PROBLEM DETAILS:
All of the records must be restated exactly, with every line complete.

SUPPLIED DATA:
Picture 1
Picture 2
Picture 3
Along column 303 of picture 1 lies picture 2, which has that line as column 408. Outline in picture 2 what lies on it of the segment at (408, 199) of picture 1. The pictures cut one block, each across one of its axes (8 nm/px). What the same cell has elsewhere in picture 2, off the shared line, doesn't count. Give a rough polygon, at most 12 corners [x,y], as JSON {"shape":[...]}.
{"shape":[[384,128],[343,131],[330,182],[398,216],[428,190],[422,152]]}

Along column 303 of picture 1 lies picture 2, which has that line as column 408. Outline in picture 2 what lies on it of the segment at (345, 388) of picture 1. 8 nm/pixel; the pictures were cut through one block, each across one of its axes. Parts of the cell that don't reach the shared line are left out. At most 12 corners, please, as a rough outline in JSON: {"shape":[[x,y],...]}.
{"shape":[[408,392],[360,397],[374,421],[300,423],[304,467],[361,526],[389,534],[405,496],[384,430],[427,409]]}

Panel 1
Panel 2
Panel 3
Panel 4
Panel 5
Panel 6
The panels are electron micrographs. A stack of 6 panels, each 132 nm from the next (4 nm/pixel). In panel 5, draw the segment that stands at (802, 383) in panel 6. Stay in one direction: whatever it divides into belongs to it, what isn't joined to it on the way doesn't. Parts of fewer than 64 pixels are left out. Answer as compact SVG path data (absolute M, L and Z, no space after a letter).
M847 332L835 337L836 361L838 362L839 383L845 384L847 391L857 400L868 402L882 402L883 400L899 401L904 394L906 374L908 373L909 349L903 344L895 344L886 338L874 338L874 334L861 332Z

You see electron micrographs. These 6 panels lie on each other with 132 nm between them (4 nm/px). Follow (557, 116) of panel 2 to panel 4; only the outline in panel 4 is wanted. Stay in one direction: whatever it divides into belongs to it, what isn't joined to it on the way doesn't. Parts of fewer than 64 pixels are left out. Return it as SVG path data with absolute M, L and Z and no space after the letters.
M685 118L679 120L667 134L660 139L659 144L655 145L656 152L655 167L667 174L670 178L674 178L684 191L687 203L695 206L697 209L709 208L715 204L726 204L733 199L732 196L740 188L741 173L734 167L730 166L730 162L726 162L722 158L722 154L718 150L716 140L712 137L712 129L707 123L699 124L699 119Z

TASK ANSWER:
Picture 1
Picture 2
Picture 3
Along column 303 of picture 1 lies picture 2, which has that line as column 408. Outline in picture 2 what lies on it of the segment at (408, 199) of picture 1. The pictures cut one block, each across one of its axes (8 nm/px). What the same cell has elsewhere in picture 2, off the shared line, doesn't count. Give a rough polygon, at most 12 corners [x,y], as JSON {"shape":[...]}.
{"shape":[[384,128],[343,131],[330,182],[398,216],[428,190],[422,152]]}

Along column 303 of picture 1 lies picture 2, which has that line as column 408. Outline in picture 2 what lies on it of the segment at (345, 388) of picture 1. 8 nm/pixel; the pictures were cut through one block, each across one of its axes. Parts of the cell that don't reach the shared line are left out. At most 12 corners, please, as a rough outline in JSON: {"shape":[[x,y],...]}.
{"shape":[[408,392],[360,397],[374,421],[300,423],[304,467],[361,526],[389,534],[405,496],[384,430],[427,409]]}

Panel 1
Panel 2
Panel 3
Panel 4
Panel 5
Panel 6
The panels are electron micrographs. A stack of 6 panels, each 132 nm from the next (4 nm/pixel). In panel 5, draw the segment that stands at (802, 383) in panel 6. Stay in one direction: whatever it divides into belongs to it, what isn't joined to it on the way doesn't. Parts of fewer than 64 pixels are left out. Answer as compact SVG path data (absolute M, L and Z, no space after a letter).
M847 332L835 337L836 361L838 362L839 383L845 384L847 391L857 400L868 402L882 402L883 400L899 401L904 394L906 374L908 373L909 349L903 344L895 344L886 338L874 338L874 334L861 332Z

You see electron micrographs. These 6 panels lie on each other with 132 nm between them (4 nm/px). Follow (557, 116) of panel 2 to panel 4; only the outline in panel 4 is wanted. Stay in one direction: whatever it divides into belongs to it, what isn't joined to it on the way doesn't. Parts of fewer than 64 pixels are left out. Return it as SVG path data with absolute M, L and Z and no space after the letters.
M685 118L679 120L667 134L660 139L659 144L655 145L656 152L655 167L667 174L670 178L674 178L684 191L687 203L695 206L697 209L709 208L715 204L726 204L733 199L732 196L740 188L741 173L734 167L730 166L730 162L726 162L722 158L722 154L718 150L716 140L712 137L712 129L707 123L699 124L699 119Z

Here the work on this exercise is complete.